## Data supplied

= Beginning of Section =

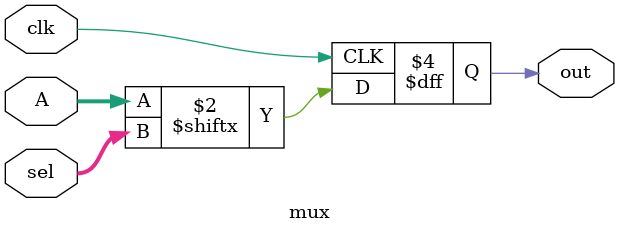
<source format=sv>

`timescale 1ns/1ps

module mux(
    input                       clk,
    input logic unsigned [3:0]  A,
    input logic unsigned [1:0]  sel,
    output logic unsigned       out
);

    always @(posedge clk)
        out <= A[sel];

    initial begin
        $dumpfile ("sim_build/mux.vcd");
        $dumpvars (0, mux);
      end

endmodule
</source>
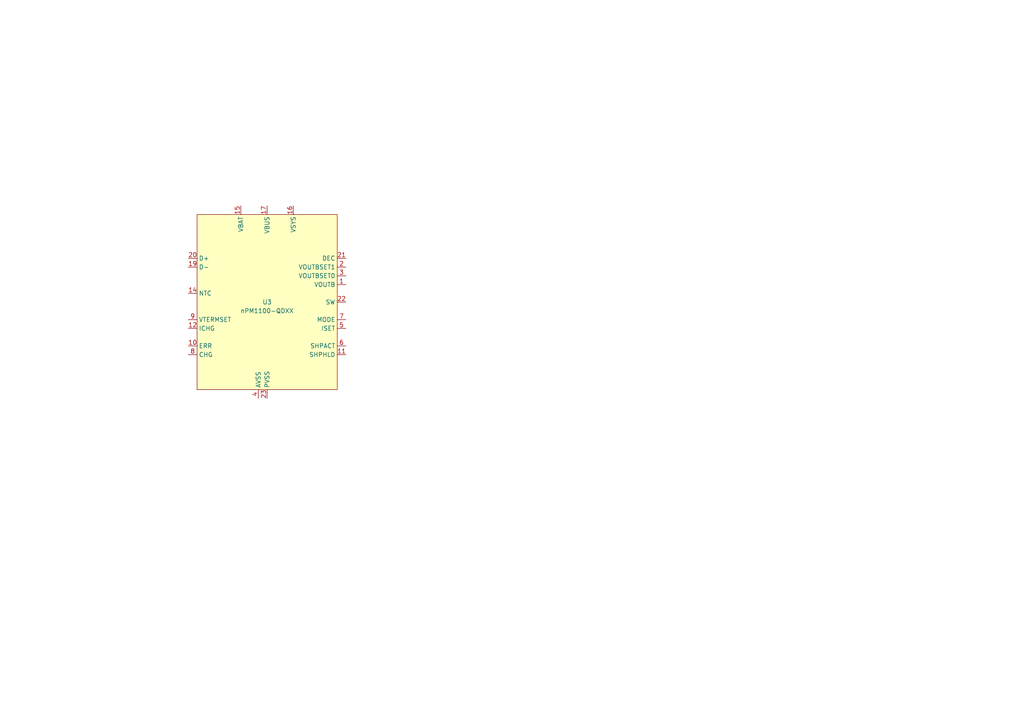
<source format=kicad_sch>
(kicad_sch
	(version 20231120)
	(generator "eeschema")
	(generator_version "8.0")
	(uuid "9fa0307c-74e8-46a5-8832-f77bd0aff835")
	(paper "A4")
	
	(symbol
		(lib_id "PCM_nordic-lib-kicad-npm:nPM1100-QDXX")
		(at 77.47 87.63 0)
		(unit 1)
		(exclude_from_sim no)
		(in_bom yes)
		(on_board yes)
		(dnp no)
		(fields_autoplaced yes)
		(uuid "30da1958-ee69-4d78-9a2d-0d1b79ede158")
		(property "Reference" "U3"
			(at 77.47 87.63 0)
			(do_not_autoplace yes)
			(effects
				(font
					(size 1.27 1.27)
				)
			)
		)
		(property "Value" "nPM1100-QDXX"
			(at 77.47 90.17 0)
			(do_not_autoplace yes)
			(effects
				(font
					(size 1.27 1.27)
				)
			)
		)
		(property "Footprint" "Package_DFN_QFN:QFN-24-1EP_4x4mm_P0.5mm_EP2.6x2.6mm_ThermalVias"
			(at 77.47 92.71 0)
			(effects
				(font
					(size 1.27 1.27)
				)
				(hide yes)
			)
		)
		(property "Datasheet" "https://docs.nordicsemi.com/bundle/ps_npm1100"
			(at 77.47 87.63 0)
			(effects
				(font
					(size 1.27 1.27)
				)
				(hide yes)
			)
		)
		(property "Description" "PMIC and Battery Charger, QFN-24"
			(at 77.47 87.63 0)
			(effects
				(font
					(size 1.27 1.27)
				)
				(hide yes)
			)
		)
		(pin "11"
			(uuid "079beeb7-e571-4fad-9ccd-96329c6449c3")
		)
		(pin "22"
			(uuid "04bb8c38-8d6f-47c0-b79a-ed72cfceb94a")
		)
		(pin "23"
			(uuid "a8f1f893-565a-4a77-a27a-c83078d2f98b")
		)
		(pin "13"
			(uuid "d58f8537-4947-42b7-aa4d-28c7f42b6f38")
		)
		(pin "7"
			(uuid "1c8af48d-1629-4396-a51f-716f8f19fe94")
		)
		(pin "18"
			(uuid "b01d7c4c-6083-4b97-8166-cffeb4dea0ee")
		)
		(pin "24"
			(uuid "45afb0d0-515c-4df8-83fa-8d823a18dd19")
		)
		(pin "25"
			(uuid "21d274f9-ec08-482e-b84d-25b43fd55bca")
		)
		(pin "8"
			(uuid "9d4783c7-a190-444c-a3c7-be0ed324690d")
		)
		(pin "6"
			(uuid "5eacf634-a332-44f8-9f58-d005678f022f")
		)
		(pin "19"
			(uuid "6199522d-3ead-4e09-ad35-681285401f8d")
		)
		(pin "21"
			(uuid "58472c93-8a5a-43ed-bb98-1e02f5996868")
		)
		(pin "10"
			(uuid "e841c31f-ba20-498d-8585-d3c4ba3b7c20")
		)
		(pin "4"
			(uuid "51ca5354-6914-4055-9202-fa84016c7580")
		)
		(pin "12"
			(uuid "c9a9fdd3-8802-4397-b286-a35516e4f549")
		)
		(pin "1"
			(uuid "72266be7-d185-4351-a47a-cc71f4c66b1f")
		)
		(pin "14"
			(uuid "178b6388-ad62-4fcf-8ac5-821e1ffca7bf")
		)
		(pin "16"
			(uuid "74a673e2-73a6-4a7c-82fd-5d15061f94c4")
		)
		(pin "17"
			(uuid "4ff4d47b-8f78-48ec-9174-9a40ef3b84c6")
		)
		(pin "2"
			(uuid "df6f0ff0-7aae-4cbc-a984-caa5d98e123c")
		)
		(pin "9"
			(uuid "52219bb2-bb01-4244-9ef8-20eb70e21c9e")
		)
		(pin "20"
			(uuid "15cbdbab-e3f6-4c52-a847-2c13c18294ea")
		)
		(pin "3"
			(uuid "80f48def-b9ae-427e-a6da-e2750157b083")
		)
		(pin "15"
			(uuid "b956c8c9-9577-4cb7-84ab-9a2d1f55d1dd")
		)
		(pin "5"
			(uuid "f3f9c0d9-1d5c-4081-a8df-cdb913292e0b")
		)
		(instances
			(project ""
				(path "/0be96024-9d02-430f-aeb4-07f5cd93af40/18c80068-993b-49a8-807b-7a7de4ef6740"
					(reference "U3")
					(unit 1)
				)
				(path "/0be96024-9d02-430f-aeb4-07f5cd93af40/ea077b5e-c76d-49e4-9f1b-8926fb5a523c"
					(reference "U4")
					(unit 1)
				)
			)
		)
	)
)

</source>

= End of Section =

## Work to complete
Please transcribe each line above exactly, but leave the images out.

## Problem solution
<source format=sv>

`timescale 1ns/1ps

module mux(
    input                       clk,
    input logic unsigned [3:0]  A,
    input logic unsigned [1:0]  sel,
    output logic unsigned       out
);

    always @(posedge clk)
        out <= A[sel];

    initial begin
        $dumpfile ("sim_build/mux.vcd");
        $dumpvars (0, mux);
      end

endmodule
</source>
<source format=kicad_sch>
(kicad_sch
	(version 20231120)
	(generator "eeschema")
	(generator_version "8.0")
	(uuid "9fa0307c-74e8-46a5-8832-f77bd0aff835")
	(paper "A4")
	
	(symbol
		(lib_id "PCM_nordic-lib-kicad-npm:nPM1100-QDXX")
		(at 77.47 87.63 0)
		(unit 1)
		(exclude_from_sim no)
		(in_bom yes)
		(on_board yes)
		(dnp no)
		(fields_autoplaced yes)
		(uuid "30da1958-ee69-4d78-9a2d-0d1b79ede158")
		(property "Reference" "U3"
			(at 77.47 87.63 0)
			(do_not_autoplace yes)
			(effects
				(font
					(size 1.27 1.27)
				)
			)
		)
		(property "Value" "nPM1100-QDXX"
			(at 77.47 90.17 0)
			(do_not_autoplace yes)
			(effects
				(font
					(size 1.27 1.27)
				)
			)
		)
		(property "Footprint" "Package_DFN_QFN:QFN-24-1EP_4x4mm_P0.5mm_EP2.6x2.6mm_ThermalVias"
			(at 77.47 92.71 0)
			(effects
				(font
					(size 1.27 1.27)
				)
				(hide yes)
			)
		)
		(property "Datasheet" "https://docs.nordicsemi.com/bundle/ps_npm1100"
			(at 77.47 87.63 0)
			(effects
				(font
					(size 1.27 1.27)
				)
				(hide yes)
			)
		)
		(property "Description" "PMIC and Battery Charger, QFN-24"
			(at 77.47 87.63 0)
			(effects
				(font
					(size 1.27 1.27)
				)
				(hide yes)
			)
		)
		(pin "11"
			(uuid "079beeb7-e571-4fad-9ccd-96329c6449c3")
		)
		(pin "22"
			(uuid "04bb8c38-8d6f-47c0-b79a-ed72cfceb94a")
		)
		(pin "23"
			(uuid "a8f1f893-565a-4a77-a27a-c83078d2f98b")
		)
		(pin "13"
			(uuid "d58f8537-4947-42b7-aa4d-28c7f42b6f38")
		)
		(pin "7"
			(uuid "1c8af48d-1629-4396-a51f-716f8f19fe94")
		)
		(pin "18"
			(uuid "b01d7c4c-6083-4b97-8166-cffeb4dea0ee")
		)
		(pin "24"
			(uuid "45afb0d0-515c-4df8-83fa-8d823a18dd19")
		)
		(pin "25"
			(uuid "21d274f9-ec08-482e-b84d-25b43fd55bca")
		)
		(pin "8"
			(uuid "9d4783c7-a190-444c-a3c7-be0ed324690d")
		)
		(pin "6"
			(uuid "5eacf634-a332-44f8-9f58-d005678f022f")
		)
		(pin "19"
			(uuid "6199522d-3ead-4e09-ad35-681285401f8d")
		)
		(pin "21"
			(uuid "58472c93-8a5a-43ed-bb98-1e02f5996868")
		)
		(pin "10"
			(uuid "e841c31f-ba20-498d-8585-d3c4ba3b7c20")
		)
		(pin "4"
			(uuid "51ca5354-6914-4055-9202-fa84016c7580")
		)
		(pin "12"
			(uuid "c9a9fdd3-8802-4397-b286-a35516e4f549")
		)
		(pin "1"
			(uuid "72266be7-d185-4351-a47a-cc71f4c66b1f")
		)
		(pin "14"
			(uuid "178b6388-ad62-4fcf-8ac5-821e1ffca7bf")
		)
		(pin "16"
			(uuid "74a673e2-73a6-4a7c-82fd-5d15061f94c4")
		)
		(pin "17"
			(uuid "4ff4d47b-8f78-48ec-9174-9a40ef3b84c6")
		)
		(pin "2"
			(uuid "df6f0ff0-7aae-4cbc-a984-caa5d98e123c")
		)
		(pin "9"
			(uuid "52219bb2-bb01-4244-9ef8-20eb70e21c9e")
		)
		(pin "20"
			(uuid "15cbdbab-e3f6-4c52-a847-2c13c18294ea")
		)
		(pin "3"
			(uuid "80f48def-b9ae-427e-a6da-e2750157b083")
		)
		(pin "15"
			(uuid "b956c8c9-9577-4cb7-84ab-9a2d1f55d1dd")
		)
		(pin "5"
			(uuid "f3f9c0d9-1d5c-4081-a8df-cdb913292e0b")
		)
		(instances
			(project ""
				(path "/0be96024-9d02-430f-aeb4-07f5cd93af40/18c80068-993b-49a8-807b-7a7de4ef6740"
					(reference "U3")
					(unit 1)
				)
				(path "/0be96024-9d02-430f-aeb4-07f5cd93af40/ea077b5e-c76d-49e4-9f1b-8926fb5a523c"
					(reference "U4")
					(unit 1)
				)
			)
		)
	)
)

</source>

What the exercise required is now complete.